Nomes como Dorian Gray e Newton Navarro tinham obras de Jotó. “De rapazinho”, conta, ele já fazia molduras, mas foi aperfeiçoando o traço com o tempo. A reportagem visitou o artista na quarta-feira (24), um dia depois de Jotó ganhar destaque nas redes sociais com uma publicação da arquiteta e urbanista Wire Lima, que descreveu o ateliê do artista plástico como um verdadeiro “tesouro da cidade”. A publicação tinha quase oito mil curtidas até esta sexta (26).
Ao chegar no endereço localizado na Rua Vigário Bartolomeu, 563, Jotó conversava do outro lado da calçada com o sociólogo e cliente Renan Matheus, que se disse apaixonado pelo trabalho do artista, a quem já compra quadros e molduras há mais de 10 anos. Torcedor do América, Renan também aproveita para comprar novas obras do clube a cada vez que o time é campeão.
“Eu acho que o que chama mais atenção é o tipo de traço que ele tem de moldura de quadro. Ele faz em madeira maciça, ele tem uns tipos de madeira que ele seleciona que é muito bacana”, descreve.

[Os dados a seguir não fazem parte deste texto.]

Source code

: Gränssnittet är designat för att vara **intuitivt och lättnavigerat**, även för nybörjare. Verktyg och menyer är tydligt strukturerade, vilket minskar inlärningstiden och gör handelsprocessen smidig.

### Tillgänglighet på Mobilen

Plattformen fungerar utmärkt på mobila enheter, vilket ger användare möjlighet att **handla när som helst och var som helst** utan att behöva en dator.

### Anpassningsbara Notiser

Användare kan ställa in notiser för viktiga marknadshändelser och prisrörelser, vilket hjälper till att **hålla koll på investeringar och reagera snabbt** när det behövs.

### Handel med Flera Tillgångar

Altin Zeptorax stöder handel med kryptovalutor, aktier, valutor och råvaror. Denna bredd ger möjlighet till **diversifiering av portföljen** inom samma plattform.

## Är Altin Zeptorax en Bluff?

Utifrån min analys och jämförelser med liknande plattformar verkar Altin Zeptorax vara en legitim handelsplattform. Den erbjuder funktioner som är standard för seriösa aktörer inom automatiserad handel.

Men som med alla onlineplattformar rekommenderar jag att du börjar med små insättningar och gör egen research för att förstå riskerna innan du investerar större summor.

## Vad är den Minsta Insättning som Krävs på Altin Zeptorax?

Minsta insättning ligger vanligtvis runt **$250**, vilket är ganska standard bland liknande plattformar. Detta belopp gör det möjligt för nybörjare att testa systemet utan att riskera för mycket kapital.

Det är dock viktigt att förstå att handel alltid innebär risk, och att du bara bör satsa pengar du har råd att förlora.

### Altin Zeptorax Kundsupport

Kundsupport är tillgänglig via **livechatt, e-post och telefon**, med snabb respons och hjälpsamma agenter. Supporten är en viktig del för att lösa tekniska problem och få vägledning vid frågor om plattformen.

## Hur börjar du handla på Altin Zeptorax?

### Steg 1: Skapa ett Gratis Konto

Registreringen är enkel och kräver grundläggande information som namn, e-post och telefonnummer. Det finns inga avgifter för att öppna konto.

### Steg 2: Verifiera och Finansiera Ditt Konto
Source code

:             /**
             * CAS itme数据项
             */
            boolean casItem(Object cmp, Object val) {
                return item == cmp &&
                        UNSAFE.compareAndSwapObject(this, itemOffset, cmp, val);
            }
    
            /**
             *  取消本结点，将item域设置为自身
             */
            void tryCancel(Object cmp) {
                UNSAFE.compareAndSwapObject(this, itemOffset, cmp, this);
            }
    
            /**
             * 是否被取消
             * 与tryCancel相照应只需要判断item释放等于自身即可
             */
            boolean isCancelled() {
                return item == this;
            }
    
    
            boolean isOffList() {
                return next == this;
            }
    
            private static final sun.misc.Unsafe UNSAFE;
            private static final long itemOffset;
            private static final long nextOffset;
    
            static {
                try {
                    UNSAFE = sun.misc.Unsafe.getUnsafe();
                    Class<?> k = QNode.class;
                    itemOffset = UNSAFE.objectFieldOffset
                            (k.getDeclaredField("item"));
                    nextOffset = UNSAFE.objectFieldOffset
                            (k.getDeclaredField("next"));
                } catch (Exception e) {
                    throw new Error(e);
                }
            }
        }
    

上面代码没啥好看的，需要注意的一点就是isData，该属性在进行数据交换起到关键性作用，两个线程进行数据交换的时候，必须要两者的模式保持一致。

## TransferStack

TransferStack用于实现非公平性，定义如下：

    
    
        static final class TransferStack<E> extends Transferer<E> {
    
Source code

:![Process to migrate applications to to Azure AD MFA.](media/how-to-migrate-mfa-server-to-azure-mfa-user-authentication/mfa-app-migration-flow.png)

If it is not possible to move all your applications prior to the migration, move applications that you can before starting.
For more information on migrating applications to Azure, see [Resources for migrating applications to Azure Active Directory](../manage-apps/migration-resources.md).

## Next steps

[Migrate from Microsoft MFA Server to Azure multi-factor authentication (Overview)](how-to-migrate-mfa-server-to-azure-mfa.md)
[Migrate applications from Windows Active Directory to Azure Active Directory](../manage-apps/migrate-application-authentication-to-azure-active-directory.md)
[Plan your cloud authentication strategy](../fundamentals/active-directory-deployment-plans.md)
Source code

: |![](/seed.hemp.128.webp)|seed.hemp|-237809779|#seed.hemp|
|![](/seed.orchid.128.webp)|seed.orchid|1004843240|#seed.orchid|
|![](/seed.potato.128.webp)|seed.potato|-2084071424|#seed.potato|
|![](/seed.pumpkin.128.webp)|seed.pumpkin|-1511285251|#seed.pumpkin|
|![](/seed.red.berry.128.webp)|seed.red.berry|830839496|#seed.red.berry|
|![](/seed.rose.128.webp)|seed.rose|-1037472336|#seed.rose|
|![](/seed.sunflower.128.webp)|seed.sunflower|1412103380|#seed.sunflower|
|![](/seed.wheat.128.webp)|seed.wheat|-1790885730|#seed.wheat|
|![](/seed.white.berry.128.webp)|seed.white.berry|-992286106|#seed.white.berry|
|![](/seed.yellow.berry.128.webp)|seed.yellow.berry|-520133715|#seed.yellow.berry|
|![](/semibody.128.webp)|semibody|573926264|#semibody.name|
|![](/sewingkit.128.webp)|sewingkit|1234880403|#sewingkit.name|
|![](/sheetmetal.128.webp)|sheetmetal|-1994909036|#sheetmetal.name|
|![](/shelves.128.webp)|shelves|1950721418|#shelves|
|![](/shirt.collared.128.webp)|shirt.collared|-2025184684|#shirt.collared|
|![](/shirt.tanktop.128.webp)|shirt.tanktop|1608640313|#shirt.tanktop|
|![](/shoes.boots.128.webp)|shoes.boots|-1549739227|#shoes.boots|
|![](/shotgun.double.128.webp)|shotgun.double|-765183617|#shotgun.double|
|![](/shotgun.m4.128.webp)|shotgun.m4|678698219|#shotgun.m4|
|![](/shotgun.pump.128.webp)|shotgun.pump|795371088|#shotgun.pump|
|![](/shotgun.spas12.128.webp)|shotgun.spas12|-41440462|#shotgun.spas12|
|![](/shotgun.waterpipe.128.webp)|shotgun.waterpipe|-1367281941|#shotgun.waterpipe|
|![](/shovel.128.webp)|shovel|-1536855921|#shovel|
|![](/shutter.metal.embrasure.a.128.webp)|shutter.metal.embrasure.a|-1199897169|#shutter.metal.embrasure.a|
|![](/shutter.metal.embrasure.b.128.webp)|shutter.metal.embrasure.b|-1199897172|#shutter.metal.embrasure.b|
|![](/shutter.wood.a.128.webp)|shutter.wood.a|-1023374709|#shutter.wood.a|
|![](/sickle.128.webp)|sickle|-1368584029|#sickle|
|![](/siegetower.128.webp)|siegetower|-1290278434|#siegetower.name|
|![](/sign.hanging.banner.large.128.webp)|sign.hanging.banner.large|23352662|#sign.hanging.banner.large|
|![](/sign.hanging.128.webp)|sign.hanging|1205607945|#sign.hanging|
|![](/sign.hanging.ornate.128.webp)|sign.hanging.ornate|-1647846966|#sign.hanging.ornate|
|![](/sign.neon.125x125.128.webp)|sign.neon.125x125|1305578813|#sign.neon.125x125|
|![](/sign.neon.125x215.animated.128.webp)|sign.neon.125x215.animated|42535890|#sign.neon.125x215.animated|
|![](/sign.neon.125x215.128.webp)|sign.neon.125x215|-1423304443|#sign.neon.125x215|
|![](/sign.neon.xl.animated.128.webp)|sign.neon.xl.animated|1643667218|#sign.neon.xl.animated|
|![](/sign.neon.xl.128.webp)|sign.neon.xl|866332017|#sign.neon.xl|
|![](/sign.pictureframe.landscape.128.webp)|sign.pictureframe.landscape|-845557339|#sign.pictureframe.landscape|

Uma das molduras preferidas do artista (veja mais abaixo), dispostas em seu ateliê, carrega também pinturas próprias. Jotó é adepto da Arte naïf, termo utilizado como sinônimo de arte ingênua, original e/ou instintiva. Jotó nunca estudou arte formalmente; tudo o que aprendeu veio de maneira autodidata.
“Aquela eu fico mais feliz porque realmente é uma moldura que eu, além de fazer a moldura, ainda faço o desenho dela”, conta o moldurista.
Desmoulins já fez diferentes exposições em Natal, individuais ou coletivas. Uma das últimas, o “Em torno do Beco”, foi realizada em 2021 na Galeria da Funcarte. Participaram mais 13 pintores além de Jotó: Alexandre Ribeiro, Verônica Maria, Tony França, Fábio Eduardo, Arthuri, Assis Marinho, Nilson Araújo, Francisco Eduardo, Dilson Oliveira, Valderedo Nunes, Rogério Silva e Girotto.
As dores causadas por problemas na coluna, além das mais de sete décadas de vida, fizeram o artista plástico diminuir um pouco o ritmo de trabalho. Ainda assim, não para de pintar ou produzir novas molduras.
O artista também faz molduras convencionais, daquelas mais fáceis de encontrar pelas lojas, mas gosta mesmo é quando pode criar à sua maneira, fazendo traços diferentes com o estilete. Para ele, a criação é uma força de ampliar suas dimensões artísticas.
“Não é muito bom só fazer uma moldura dessa daqui [convencional]. Ela não me atrai, mas desde quando eu já boto alguma coisa nela, então eu já sinto algo mais”, diz.